** ENTRIES SUPPLIED follows **
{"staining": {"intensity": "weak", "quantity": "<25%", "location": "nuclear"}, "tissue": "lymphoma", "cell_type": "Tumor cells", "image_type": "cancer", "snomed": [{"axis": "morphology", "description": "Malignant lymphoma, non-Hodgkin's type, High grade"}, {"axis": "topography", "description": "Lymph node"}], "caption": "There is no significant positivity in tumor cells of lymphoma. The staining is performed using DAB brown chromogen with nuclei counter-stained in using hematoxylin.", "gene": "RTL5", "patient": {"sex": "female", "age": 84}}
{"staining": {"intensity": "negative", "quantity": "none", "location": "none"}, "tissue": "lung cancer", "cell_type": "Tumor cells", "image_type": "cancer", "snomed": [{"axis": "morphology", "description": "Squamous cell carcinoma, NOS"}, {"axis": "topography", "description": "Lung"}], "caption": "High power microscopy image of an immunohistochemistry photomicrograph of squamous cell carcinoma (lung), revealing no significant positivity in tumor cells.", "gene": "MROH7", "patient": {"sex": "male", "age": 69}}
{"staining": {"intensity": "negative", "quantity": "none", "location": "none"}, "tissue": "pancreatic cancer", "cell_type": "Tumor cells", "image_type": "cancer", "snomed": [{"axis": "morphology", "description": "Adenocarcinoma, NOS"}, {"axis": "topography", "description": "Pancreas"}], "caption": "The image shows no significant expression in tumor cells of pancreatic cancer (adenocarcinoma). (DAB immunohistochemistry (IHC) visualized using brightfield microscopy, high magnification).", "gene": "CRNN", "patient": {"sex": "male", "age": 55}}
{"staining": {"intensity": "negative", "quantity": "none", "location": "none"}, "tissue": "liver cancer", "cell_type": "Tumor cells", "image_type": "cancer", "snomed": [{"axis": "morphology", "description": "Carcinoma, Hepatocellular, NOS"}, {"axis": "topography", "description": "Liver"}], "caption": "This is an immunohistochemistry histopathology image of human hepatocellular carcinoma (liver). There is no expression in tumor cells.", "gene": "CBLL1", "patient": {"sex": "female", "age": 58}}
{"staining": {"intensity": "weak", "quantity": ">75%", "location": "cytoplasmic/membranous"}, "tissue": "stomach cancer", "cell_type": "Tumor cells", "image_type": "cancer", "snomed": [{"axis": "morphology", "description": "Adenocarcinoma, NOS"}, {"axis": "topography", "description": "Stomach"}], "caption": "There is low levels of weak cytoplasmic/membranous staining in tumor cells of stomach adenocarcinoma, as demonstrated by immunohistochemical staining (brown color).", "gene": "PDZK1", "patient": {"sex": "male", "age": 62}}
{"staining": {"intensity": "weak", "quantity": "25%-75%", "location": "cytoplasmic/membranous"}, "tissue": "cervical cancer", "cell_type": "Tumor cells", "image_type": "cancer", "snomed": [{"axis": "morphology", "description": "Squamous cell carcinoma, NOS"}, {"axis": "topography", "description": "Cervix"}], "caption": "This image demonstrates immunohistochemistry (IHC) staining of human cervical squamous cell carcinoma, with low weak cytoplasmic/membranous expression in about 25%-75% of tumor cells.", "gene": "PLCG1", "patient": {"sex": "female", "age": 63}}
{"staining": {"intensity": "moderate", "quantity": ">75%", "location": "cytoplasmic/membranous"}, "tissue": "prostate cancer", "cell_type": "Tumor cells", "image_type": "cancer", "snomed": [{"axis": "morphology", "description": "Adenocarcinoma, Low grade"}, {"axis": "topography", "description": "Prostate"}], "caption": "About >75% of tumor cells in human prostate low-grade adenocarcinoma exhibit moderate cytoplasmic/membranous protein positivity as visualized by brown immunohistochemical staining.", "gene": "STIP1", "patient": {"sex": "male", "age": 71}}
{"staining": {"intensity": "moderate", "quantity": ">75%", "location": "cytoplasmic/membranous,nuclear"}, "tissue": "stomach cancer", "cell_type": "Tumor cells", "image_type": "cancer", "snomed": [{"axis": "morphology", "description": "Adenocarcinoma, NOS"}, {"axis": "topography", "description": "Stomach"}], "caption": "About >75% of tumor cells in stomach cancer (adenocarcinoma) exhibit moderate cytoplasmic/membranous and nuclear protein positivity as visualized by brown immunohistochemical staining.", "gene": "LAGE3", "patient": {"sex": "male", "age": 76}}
** End of ENTRIES SUPPLIED **
PROBLEM REQUIREMENTS
Each line above is to be repeated exactly.

RESPONSE AREA
{"staining": {"intensity": "weak", "quantity": "<25%", "location": "nuclear"}, "tissue": "lymphoma", "cell_type": "Tumor cells", "image_type": "cancer", "snomed": [{"axis": "morphology", "description": "Malignant lymphoma, non-Hodgkin's type, High grade"}, {"axis": "topography", "description": "Lymph node"}], "caption": "There is no significant positivity in tumor cells of lymphoma. The staining is performed using DAB brown chromogen with nuclei counter-stained in using hematoxylin.", "gene": "RTL5", "patient": {"sex": "female", "age": 84}}
{"staining": {"intensity": "negative", "quantity": "none", "location": "none"}, "tissue": "lung cancer", "cell_type": "Tumor cells", "image_type": "cancer", "snomed": [{"axis": "morphology", "description": "Squamous cell carcinoma, NOS"}, {"axis": "topography", "description": "Lung"}], "caption": "High power microscopy image of an immunohistochemistry photomicrograph of squamous cell carcinoma (lung), revealing no significant positivity in tumor cells.", "gene": "MROH7", "patient": {"sex": "male", "age": 69}}
{"staining": {"intensity": "negative", "quantity": "none", "location": "none"}, "tissue": "pancreatic cancer", "cell_type": "Tumor cells", "image_type": "cancer", "snomed": [{"axis": "morphology", "description": "Adenocarcinoma, NOS"}, {"axis": "topography", "description": "Pancreas"}], "caption": "The image shows no significant expression in tumor cells of pancreatic cancer (adenocarcinoma). (DAB immunohistochemistry (IHC) visualized using brightfield microscopy, high magnification).", "gene": "CRNN", "patient": {"sex": "male", "age": 55}}
{"staining": {"intensity": "negative", "quantity": "none", "location": "none"}, "tissue": "liver cancer", "cell_type": "Tumor cells", "image_type": "cancer", "snomed": [{"axis": "morphology", "description": "Carcinoma, Hepatocellular, NOS"}, {"axis": "topography", "description": "Liver"}], "caption": "This is an immunohistochemistry histopathology image of human hepatocellular carcinoma (liver). There is no expression in tumor cells.", "gene": "CBLL1", "patient": {"sex": "female", "age": 58}}
{"staining": {"intensity": "weak", "quantity": ">75%", "location": "cytoplasmic/membranous"}, "tissue": "stomach cancer", "cell_type": "Tumor cells", "image_type": "cancer", "snomed": [{"axis": "morphology", "description": "Adenocarcinoma, NOS"}, {"axis": "topography", "description": "Stomach"}], "caption": "There is low levels of weak cytoplasmic/membranous staining in tumor cells of stomach adenocarcinoma, as demonstrated by immunohistochemical staining (brown color).", "gene": "PDZK1", "patient": {"sex": "male", "age": 62}}
{"staining": {"intensity": "weak", "quantity": "25%-75%", "location": "cytoplasmic/membranous"}, "tissue": "cervical cancer", "cell_type": "Tumor cells", "image_type": "cancer", "snomed": [{"axis": "morphology", "description": "Squamous cell carcinoma, NOS"}, {"axis": "topography", "description": "Cervix"}], "caption": "This image demonstrates immunohistochemistry (IHC) staining of human cervical squamous cell carcinoma, with low weak cytoplasmic/membranous expression in about 25%-75% of tumor cells.", "gene": "PLCG1", "patient": {"sex": "female", "age": 63}}
{"staining": {"intensity": "moderate", "quantity": ">75%", "location": "cytoplasmic/membranous"}, "tissue": "prostate cancer", "cell_type": "Tumor cells", "image_type": "cancer", "snomed": [{"axis": "morphology", "description": "Adenocarcinoma, Low grade"}, {"axis": "topography", "description": "Prostate"}], "caption": "About >75% of tumor cells in human prostate low-grade adenocarcinoma exhibit moderate cytoplasmic/membranous protein positivity as visualized by brown immunohistochemical staining.", "gene": "STIP1", "patient": {"sex": "male", "age": 71}}
{"staining": {"intensity": "moderate", "quantity": ">75%", "location": "cytoplasmic/membranous,nuclear"}, "tissue": "stomach cancer", "cell_type": "Tumor cells", "image_type": "cancer", "snomed": [{"axis": "morphology", "description": "Adenocarcinoma, NOS"}, {"axis": "topography", "description": "Stomach"}], "caption": "About >75% of tumor cells in stomach cancer (adenocarcinoma) exhibit moderate cytoplasmic/membranous and nuclear protein positivity as visualized by brown immunohistochemical staining.", "gene": "LAGE3", "patient": {"sex": "male", "age": 76}}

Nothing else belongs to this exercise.